■ The data
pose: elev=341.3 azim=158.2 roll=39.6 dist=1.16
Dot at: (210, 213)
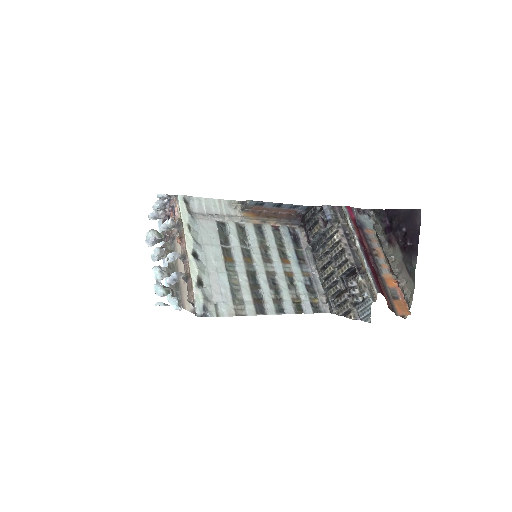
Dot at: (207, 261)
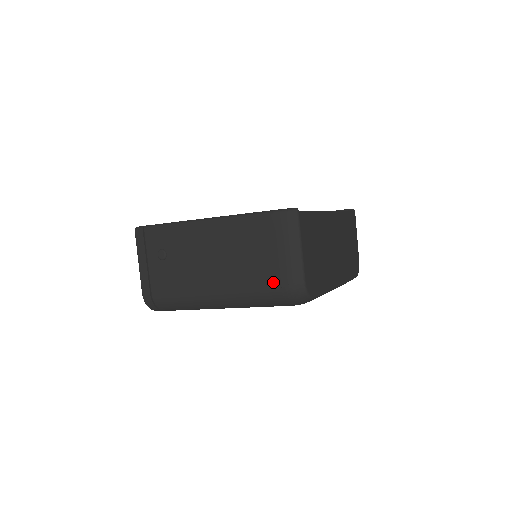
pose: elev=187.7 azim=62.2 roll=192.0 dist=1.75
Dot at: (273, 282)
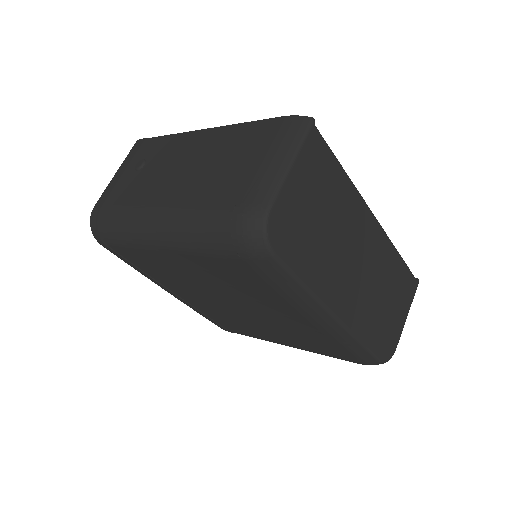
Dot at: (229, 199)
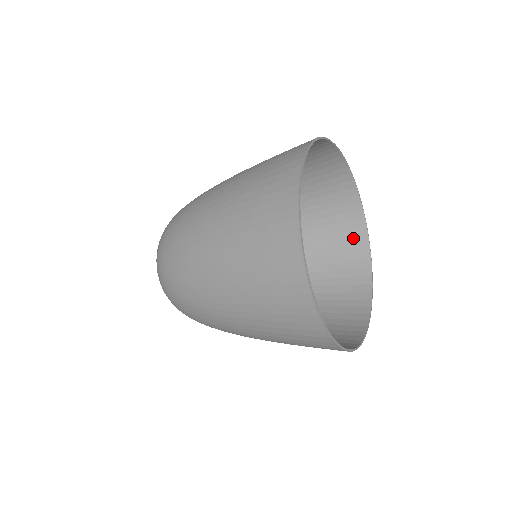
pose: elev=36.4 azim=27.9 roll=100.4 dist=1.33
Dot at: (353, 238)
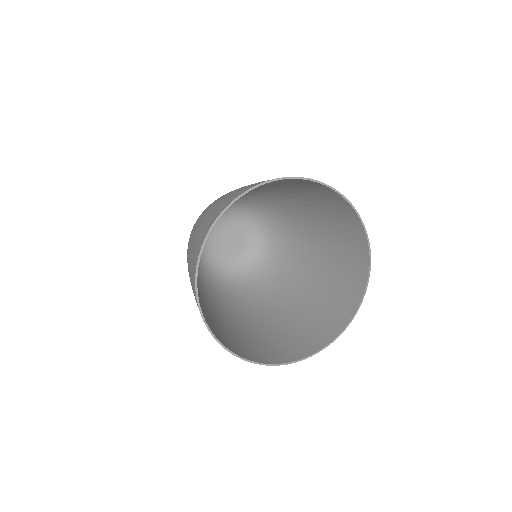
Dot at: (358, 249)
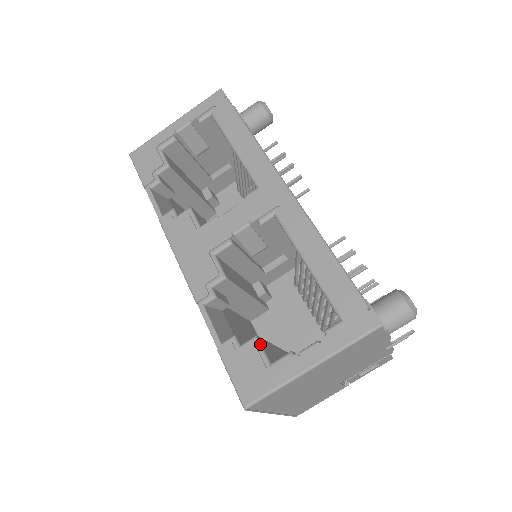
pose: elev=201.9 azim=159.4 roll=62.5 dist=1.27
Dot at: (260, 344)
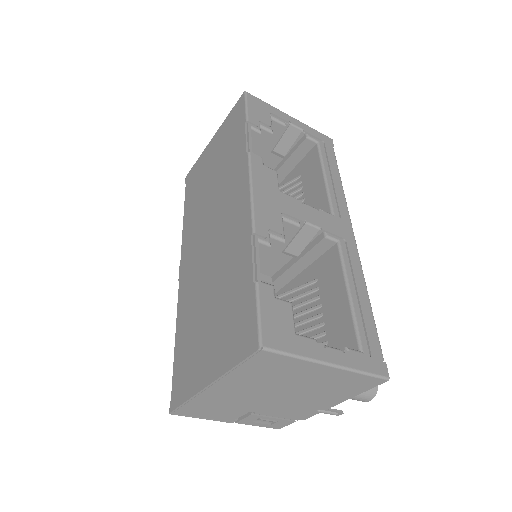
Dot at: occluded
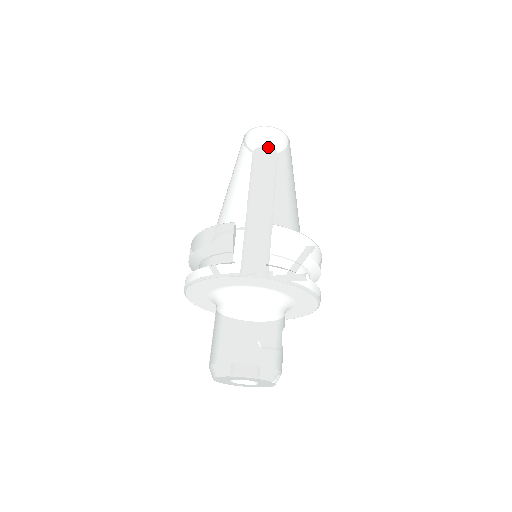
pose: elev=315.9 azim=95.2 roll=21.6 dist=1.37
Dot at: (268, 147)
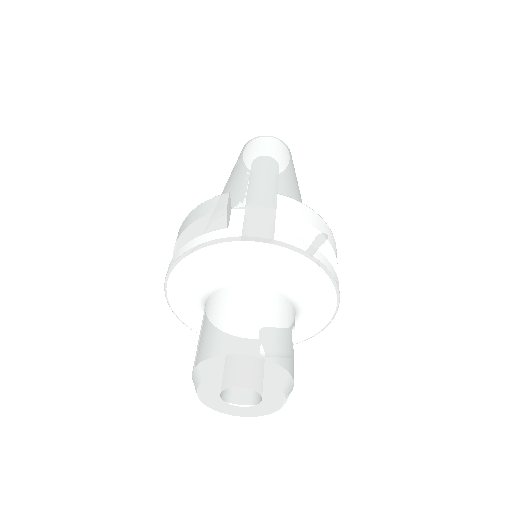
Dot at: (268, 149)
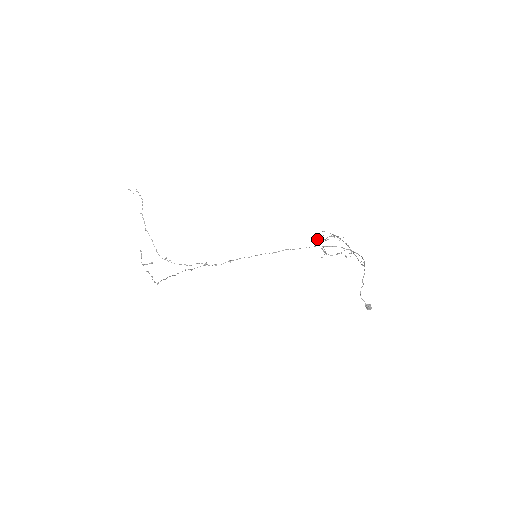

■ Exercise aim
Give the listing above as a Markdown table with the columns Row and Listing line, one numbered row per line. Skip blank lines and leave out the pictures.

■ Response to this task
| Row | Listing line |
|---|---|
| 1 | pose: elev=341.3 azim=158.2 roll=39.6 dist=1.16 |
| 2 | Dot at: (210, 213) |
| 3 | Dot at: (207, 261) |
| 4 | pose: elev=187.7 azim=62.2 roll=192.0 dist=1.75 |
| 5 | Dot at: (273, 282) |
| 6 | Dot at: (229, 199) |
| 7 | pose: elev=36.4 azim=27.9 roll=100.4 dist=1.33 |
| 8 | Dot at: (353, 238) |
| 9 | Dot at: (358, 249) |
| 10 | pose: elev=201.9 azim=159.4 roll=62.5 dist=1.27 |
| 11 | Dot at: (260, 344) |
| 12 | Dot at: occluded |
| 13 | pose: elev=315.9 azim=95.2 roll=21.6 dist=1.37 |
| 14 | Dot at: (268, 147) |
| 15 | Dot at: (268, 149) |